# Inlay just completed



## dovetail_65 (Jan 22, 2008)

This inlay was made with CNC for about half the parts, the rest was all regular router and hand work using a Festool OF 2200 and Microfence circle jig.

It's 60" in diameter, pretty darn big. The box alone weighs over 120lbs. Nice and simple no letters, no address, still pretty cool outcome. The client chose each color for each ring. I may have chosen different, but it works and will be set in a 1/4 sawn White Oak floor.


----------



## RainMan 2.0 (May 6, 2014)

Holy smokes and wow!


----------



## DesertRatTom (Jul 3, 2012)

Nice compass rose design!


----------



## dovetail_65 (Jan 22, 2008)

Thanks for the nice comments.

I am about to start the the next batch of inlays, a 42", a 24" and a huge 72" for a yacht club in FL.


----------



## DaninVan (Jan 1, 2012)

A thing of beauty!


----------



## TwoSkies57 (Feb 23, 2009)

Nicely done! 

There's more work that goes into one of these than most folks realize..


----------



## Danman1957 (Mar 14, 2009)

Craftsmanship at it's finest. That will look awesome as a flooring center piece.


----------



## old coasty (Aug 15, 2014)

Finest Kind


----------



## honesttjohn (Feb 17, 2015)

Looks better than great!!


----------



## difalkner (Jan 3, 2012)

Very nice work, indeed!

David


----------



## Shop guy (Nov 22, 2012)

Awesome


----------



## CharleyL (Feb 28, 2009)

Very impressive work,

but You may not have a place to install it after Irma goes through. Yacht Clubs usually get hit very hard in these storms. I hope your shop stays dry and together too. Where are you located?

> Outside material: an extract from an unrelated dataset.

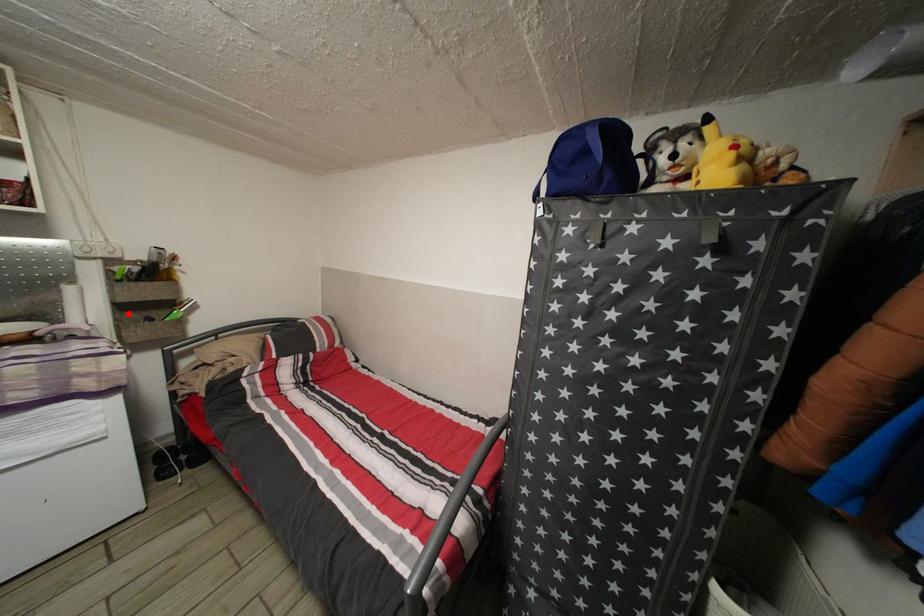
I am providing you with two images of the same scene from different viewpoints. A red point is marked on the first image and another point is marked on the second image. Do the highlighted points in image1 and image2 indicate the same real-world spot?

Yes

How thick do you make these? Are they the full thickness of the floor, or just inlaid in routed areas of the original floor?

Charley


----------



## dovetail_65 (Jan 22, 2008)

Yes, Irma has forced me to stop all shipping to FL, but this particular inlay was going to New Hampshire. 

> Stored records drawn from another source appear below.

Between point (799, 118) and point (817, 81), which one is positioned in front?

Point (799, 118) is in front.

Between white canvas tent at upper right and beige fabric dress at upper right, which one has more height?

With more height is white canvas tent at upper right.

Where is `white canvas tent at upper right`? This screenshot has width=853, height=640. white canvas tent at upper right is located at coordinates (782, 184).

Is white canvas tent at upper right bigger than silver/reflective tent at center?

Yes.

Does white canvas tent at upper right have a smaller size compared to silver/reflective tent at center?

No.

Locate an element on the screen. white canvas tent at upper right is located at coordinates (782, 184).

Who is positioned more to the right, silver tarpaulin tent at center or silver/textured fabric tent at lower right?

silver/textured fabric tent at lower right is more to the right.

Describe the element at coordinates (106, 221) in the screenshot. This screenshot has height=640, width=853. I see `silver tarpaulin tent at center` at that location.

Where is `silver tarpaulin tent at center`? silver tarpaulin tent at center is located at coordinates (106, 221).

The clients drove and arrived here in to IL this morning to pick the inlay up as shipping was 600.00. They loved it so I am happy!

The inlay thickness is made to the clients need so in 95% of cases I match the flooring thickness with adjustments based on whether the main floor is pre(inlay is made a tad thinner than main floor) or unfinished(the inlay is made a tad thicker than main floor).

The pictured inlay is 5/16" hardwood laminated in a vacuum press to 1/2" Russian Baltic Birch(sometimes I use marine ply) which came out to be about .8" when I completed it. This inlay will sit a touch high of the main 3/4" floor so they can zip right over it with the large floor sanders when they sand the main floor.


----------



## Terry Q (Mar 2, 2017)

Is your first name Charles?


In woodworking there is always more then one way to accomplish something.


----------



## Jerry Bowen (Jun 25, 2011)

Kinda took my breath away, can't say enough good about it, exquisite,

Jerry


----------



## dovetail_65 (Jan 22, 2008)

Thanks for the kind words.

No I am not Charles, but you can email or message me anytime.


----------



## Gaffboat (Mar 11, 2012)

Very impressive!


----------



## honesttjohn (Feb 17, 2015)

You know it's good when Ollie gives his stamp of approval.


----------



## Scottart (Jan 8, 2015)

Bravo


----------